We estimated that 500 patients would be required for a definitive trial to have a power of 80% (alpha = 0.05, two-tail) to identify a patient-important difference in absolute SF-36 PCS scores (3 to 5 points)  between treatment and control groups, across a plausible range in the magnitude of the standard deviation (12 to 14) . We chose a sample size of 50 patients to assess feasibility. No interim analyses were planned.
Although not the primary objective of our pilot study, we conducted preliminary repeated measures of variance analyses, adjusted for treatment, time, fractures-at-risk, baseline questionnaire scores (only for SF-36 PCS and HUI-III scores), and three interaction terms: treatment × time, treatment × fractures-at-risk, and time × fractures-at-risk. Our analyses followed the intention-to-treat principle and all patients were analyzed according to the group they were randomized to. We defined patients with fractures-at-risk a priori as those presenting with any of the following at enrolment: fracture gap (all enrolled fracture gaps were less than or equal to 1 cm), current smoker, or open fracture. We set our level of statistical significance at P <0.05. Our analyses were restricted to those patients who provided completed questionnaires or radiographs (complete case analysis). When follow-up time differed from that specified in the protocol, we used follow-up to the scheduled time point closest to the actual follow-up. If two follow-up times were equally near to a single scheduled time point, we used data from the earlier follow-up time.
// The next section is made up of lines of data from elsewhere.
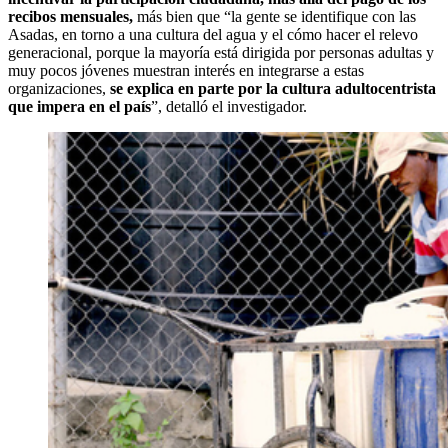
recibos mensuales,
más bien que “la gente se identifique con las
Asadas, en torno a una cultura del agua y el cómo hacer el relevo
generacional, porque la mayoría está dirigida por personas adultas y
muy pocos jóvenes muestran interés en integrarse a estas
organizaciones,
se explica en parte por la cultura adultocentrista
que impera en el país
”, detalló el investigador.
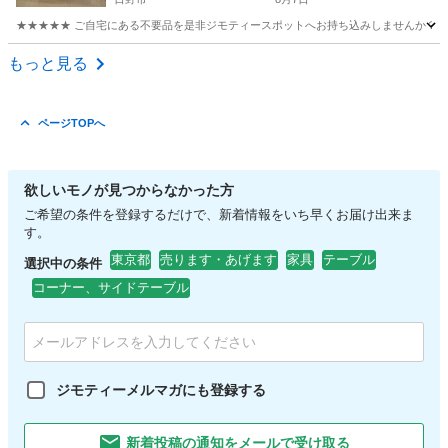
★★★★★ ご自宅にある不要品を是非ジモティースポットへお持ち込みしませんか？ 家電や家具
東京
日野市
収納家具
現地
もっと見る
ページTOPへ
欲しいモノが見つからなかった方
ご希望の条件を登録するだけで、新着情報をいち早くお届け出来ま
す。
東京都
売ります・あげます
家具
テーブル
選択中の条件
コーナー、サイドテーブル
ジモティーメルマガにも登録する
新着投稿の通知をメールで受け取る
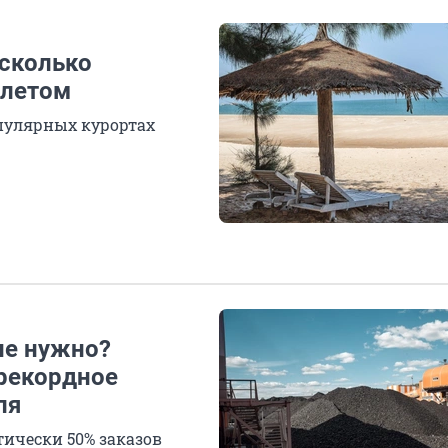
 сколько
 летом
опулярных курортах
не нужно?
 рекордное
ля
ически 50% заказов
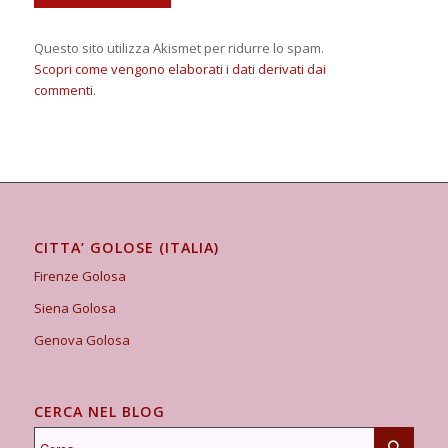
Questo sito utilizza Akismet per ridurre lo spam.
Scopri come vengono elaborati i dati derivati dai
commenti
.
CITTA’ GOLOSE (ITALIA)
Firenze Golosa
Siena Golosa
Genova Golosa
CERCA NEL BLOG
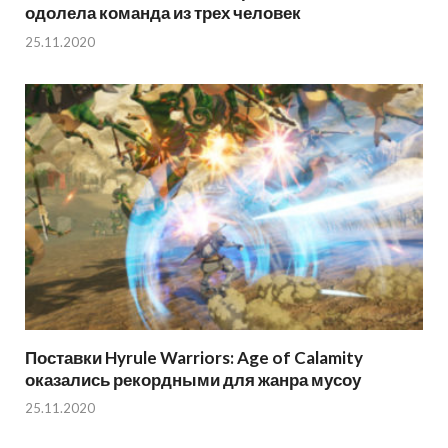
одолела команда из трех человек
25.11.2020
Поставки Hyrule Warriors: Age of Calamity
оказались рекордными для жанра мусоу
25.11.2020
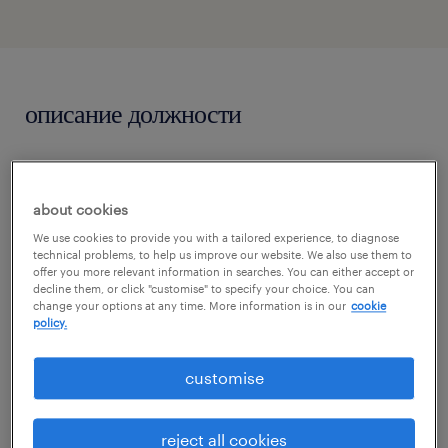
описание должности
Dla naszego Klienta, globalnego lidera w
branży lotniczej, w związku z dynamicznym
about cookies
rozwojem zaawansowanego centrum
We use cookies to provide you with a tailored experience, to diagnose
technical problems, to help us improve our website. We also use them to
operacyjnego oraz transferem wielkich,
offer you more relevant information in searches. You can either accept or
decline them, or click "customise" to specify your choice. You can
międzynarodowych linii technologicznych,
change your options at any time. More information is in our
cookie
poszukujemy utalentowanego i
policy.
zmotywowanego Starszego Inżyniera ds.
customise
Oprogramowania (LabVIEW).
reject all cookies
W tej roli staniesz się kluczowym filarem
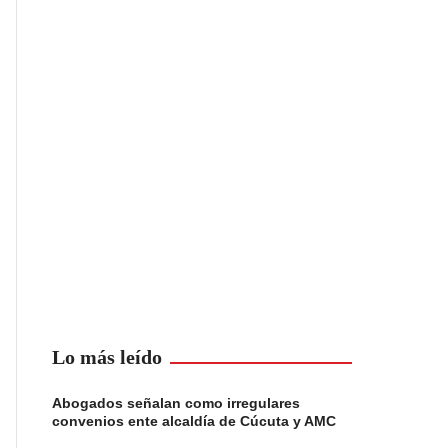
Lo más leído
Abogados señalan como irregulares
convenios ente alcaldía de Cúcuta y AMC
Funding and role of the sponsor
The Trial to Re-evaluate Ultrasound in the Treatment of Tibial Fractures (TRUST) was funded under an industry-partnered research grant from the Canadian Institutes of Health Research and Smith & Nephew. The Canadian Institutes of Health Research had no role in the design or conduct of the study, the collection, analysis, and interpretation of the study, or the preparation, review, or approval of the manuscript. Smith & Nephew personnel reviewed initial drafts of the trial protocol and raised many issues about alternative approaches to study design. Issues regarding the protocol were resolved through negotiation between Smith & Nephew and the trial Steering Committee. Final decisions regarding the protocol and issues that might arise during the conduct of the trial were the purview of the trial Steering Committee. The investigators collected all trial data, with the exception of patient use of ultrasound devices which was recorded by an internal timer in each device. A summary of these data were obtained from Smith & Nephew when study devices were returned to them (categorized as fully complaint or partially complaint); the investigators were not provided with the actual time of usage per patient. Smith & Nephew had no role in the initial preparation of the current study manuscript but had the right to review the manuscript and make nonbinding comments and suggestions.